Benché goda di meno prestigio, perlomeno nell’Europa occidentale, la nazione greca ha un altro celebre antenato ovvero la civiltà che dal XIX secolo è nota come bizantina, espressione anch’essa problematica in quanto i successori di Costantino, la cui lingua ufficiale era il greco, si definivano semplicemente Romani (Romei o Romaioi), poiché dal punto di vista politico il territorio al quale appartenevano era la continuazione dell’impero romano d’Oriente. Fu grazie ai copisti, agli uomini e ad alcune donne di cultura bizantina che la letteratura e gran parte della scienza dell’Antichità greca, ci sono state trasmesse a partire dal XIV secolo. Per questo motivo Bisanzio esercitò una forte influenza sulla società anche dopo la caduta del 1453.

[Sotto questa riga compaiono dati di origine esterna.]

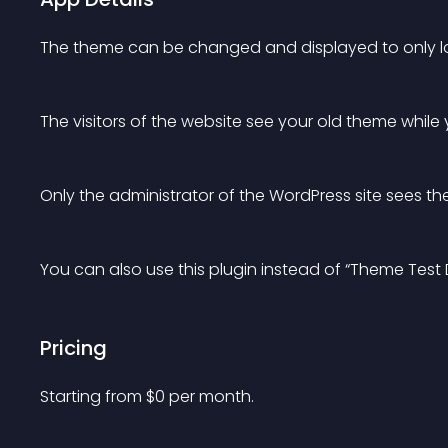
The theme can be changed and displayed to only lo
The visitors of the website see your old theme while
Only the administrator of the WordPress site sees t
You can also use this plugin instead of “Theme Test D
Pricing
Starting from 
$
0
per month.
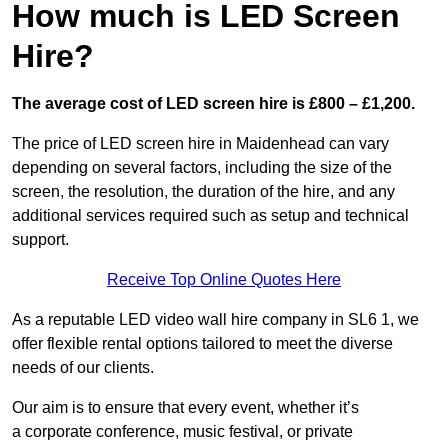
How much is LED Screen
Hire?
The average cost of LED screen hire is £800 – £1,200.
The price of LED screen hire in Maidenhead can vary
depending on several factors, including the size of the
screen, the resolution, the duration of the hire, and any
additional services required such as setup and technical
support.
Receive Top Online Quotes Here
As a reputable LED video wall hire company in SL6 1, we
offer flexible rental options tailored to meet the diverse
needs of our clients.
Our aim is to ensure that every event, whether it’s
a corporate conference, music festival, or private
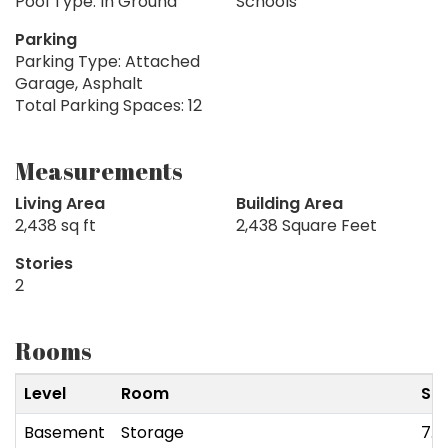
Pool Type: In Ground
Schools
Parking
Parking Type: Attached
Garage, Asphalt
Total Parking Spaces: 12
Measurements
Living Area
Building Area
2,438 sq ft
2,438 Square Feet
Stories
2
Rooms
Level
Room
Siz
Basement
Storage
7.4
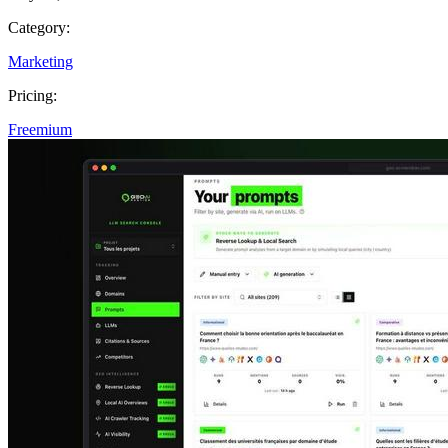
Category:
Marketing
Pricing:
Freemium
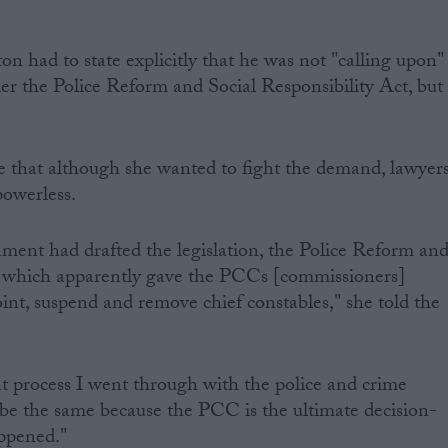
on had to state explicitly that he was not "calling upon"
der the Police Reform and Social Responsibility Act, but
e that although she wanted to fight the demand, lawyer
powerless.
nment had drafted the legislation, the Police Reform an
t, which apparently gave the PCCs [commissioners]
int, suspend and remove chief constables," she told the
t process I went through with the police and crime
be the same because the PCC is the ultimate decision-
ppened."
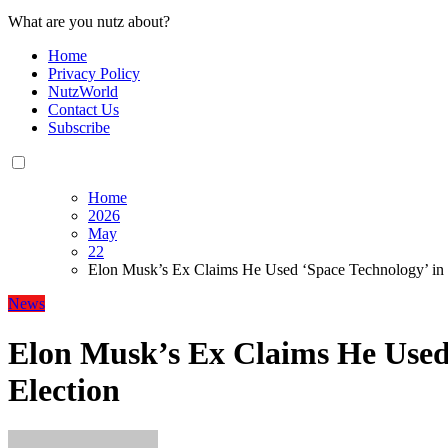
What are you nutz about?
Home
Privacy Policy
NutzWorld
Contact Us
Subscribe
Home
2026
May
22
Elon Musk’s Ex Claims He Used ‘Space Technology’ in 
News
Elon Musk’s Ex Claims He Used 
Election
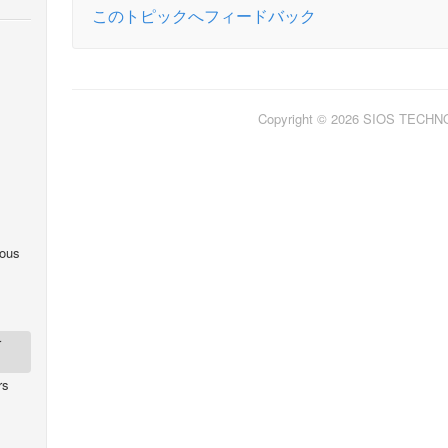
このトピックへフィードバック
Copyright © 2026 SIOS TECH
ous
r
rs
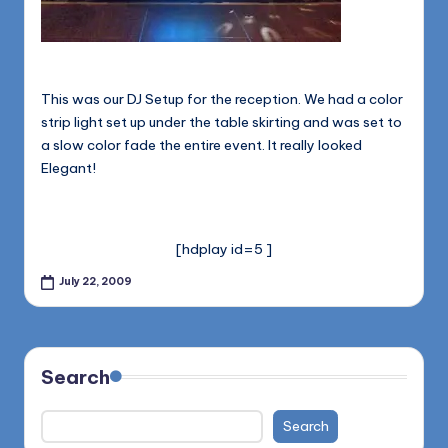
This was our DJ Setup for the reception. We had a color
strip light set up under the table skirting and was set to
a slow color fade the entire event. It really looked
Elegant!
[hdplay id=5 ]
July 22, 2009
Search
Search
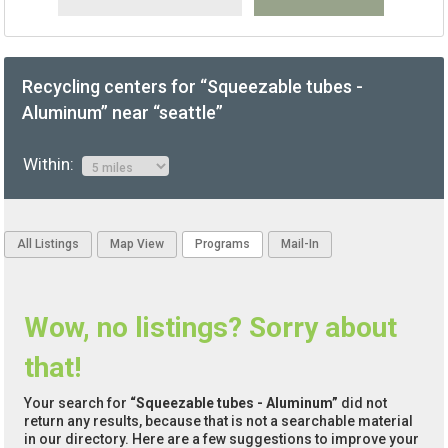
Recycling centers for “Squeezable tubes -
Aluminum” near “seattle”
Within:
All Listings
Map View
Programs
Mail-In
Wow, no listings? Sorry about
that!
Your search for
“Squeezable tubes - Aluminum”
did not
return any results, because that is not a searchable material
in our directory. Here are a few suggestions to improve your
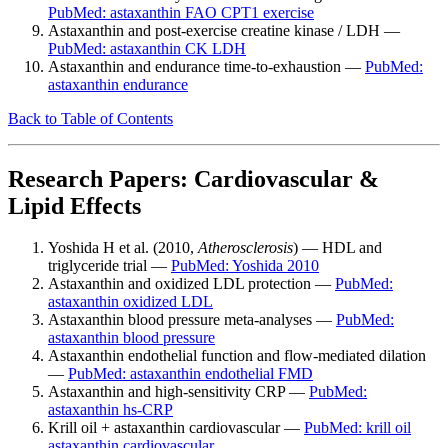
PubMed: astaxanthin FAO CPT1 exercise
Astaxanthin and post-exercise creatine kinase / LDH —
PubMed: astaxanthin CK LDH
Astaxanthin and endurance time-to-exhaustion —
PubMed:
astaxanthin endurance
Back to Table of Contents
Research Papers: Cardiovascular &
Lipid Effects
Yoshida H et al. (2010,
Atherosclerosis
) — HDL and
triglyceride trial —
PubMed: Yoshida 2010
Astaxanthin and oxidized LDL protection —
PubMed:
astaxanthin oxidized LDL
Astaxanthin blood pressure meta-analyses —
PubMed:
astaxanthin blood pressure
Astaxanthin endothelial function and flow-mediated dilation
—
PubMed: astaxanthin endothelial FMD
Astaxanthin and high-sensitivity CRP —
PubMed:
astaxanthin hs-CRP
Krill oil + astaxanthin cardiovascular —
PubMed: krill oil
astaxanthin cardiovascular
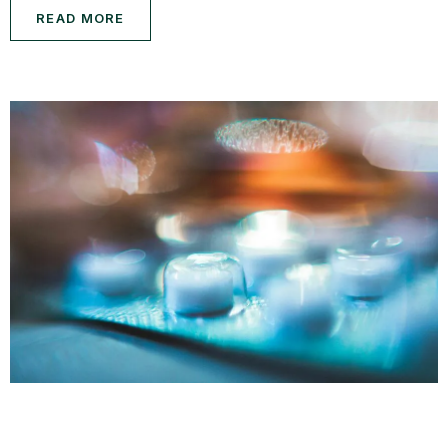
READ MORE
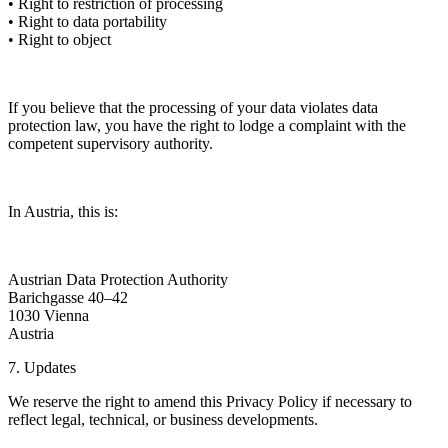
• Right to restriction of processing
• Right to data portability
• Right to object
If you believe that the processing of your data violates data
protection law, you have the right to lodge a complaint with the
competent supervisory authority.
In Austria, this is:
Austrian Data Protection Authority
Barichgasse 40–42
1030 Vienna
Austria
7. Updates
We reserve the right to amend this Privacy Policy if necessary to
reflect legal, technical, or business developments.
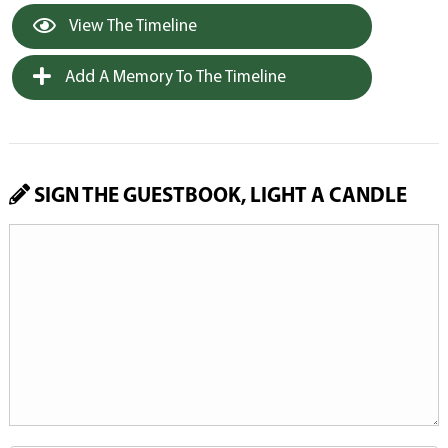
View The Timeline
Add A Memory To The Timeline
SIGN THE GUESTBOOK, LIGHT A CANDLE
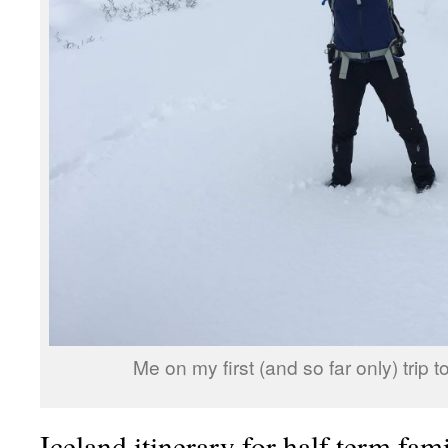
Me on my first (and so far only) trip 
Iceland itinerary for half term fam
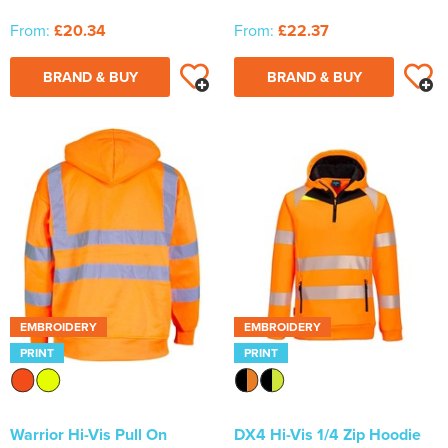
From:
£20.34
From:
£22.37
BRAND & BUY
BRAND & BUY
EMBROIDERY
EMBROIDERY
PRINT
PRINT
Warrior Hi-Vis Pull On
DX4 Hi-Vis 1/4 Zip Hoodie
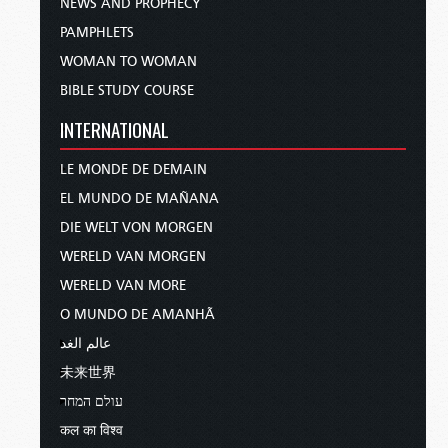
NEWS AND PROPHECY
PAMPHLETS
WOMAN TO WOMAN
BIBLE STUDY COURSE
INTERNATIONAL
LE MONDE DE DEMAIN
EL MUNDO DE MAÑANA
DIE WELT VON MORGEN
WERELD VAN MORGEN
WERELD VAN MORE
O MUNDO DE AMANHÃ
عالم الغد
未来世界
עולם המחר
कल का विश्व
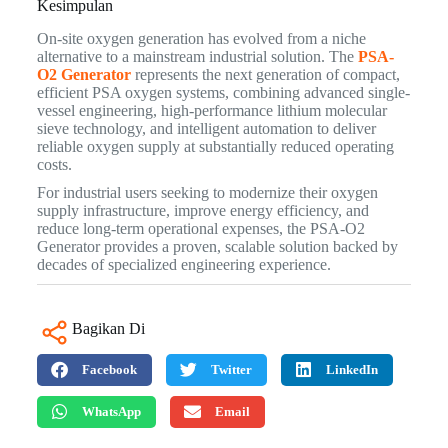
Kesimpulan
On-site oxygen generation has evolved from a niche
alternative to a mainstream industrial solution. The
PSA-
O2 Generator
represents the next generation of compact,
efficient PSA oxygen systems, combining advanced single-
vessel engineering, high-performance lithium molecular
sieve technology, and intelligent automation to deliver
reliable oxygen supply at substantially reduced operating
costs.
For industrial users seeking to modernize their oxygen
supply infrastructure, improve energy efficiency, and
reduce long-term operational expenses, the PSA-O2
Generator provides a proven, scalable solution backed by
decades of specialized engineering experience.
Bagikan Di
Facebook
Twitter
LinkedIn
WhatsApp
Email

Un’altra ragione del peso dell’eredità culturale bizantina era la continuità della Chiesa ortodossa che perdurò anche durante i secoli del dominio turco ottomano. Sulla doppia identità di Elleno / Romios che rappresenta da una parte la civiltà dell’Europa occidentale, dall’altra l’intimità dei greci con forme di sapere tradizionale più legate ai Balcani e al Medio Oriente, si basano sia la ricchezza culturale che le ferite e i conflitti che attraversano ancor oggi il paese dell’Est Europa. Quello offerto da Beaton non è dunque il solito viaggio alla scoperta delle radici «classiche» su cui abbiamo scelto di piantare le nostre certezze, ma un percorso che ci invita a riflettere sulla costruzione di un’identità fluida e mutevole, indissolubilmente legata agli avvenimenti storici e politici del Vecchio Continente e dell’area mediterranea. E che non smette di interrogarci quando si tratta di analizzare il ruolo della Grecia nell’Europa del terzo millennio. Dalla scampata Grexit all’accoglienza dei migranti, fino alla battaglia – condotta dai recenti governi più per opportunismo economico che per poetica passione – per il rimpatrio dei fregi di Fidia.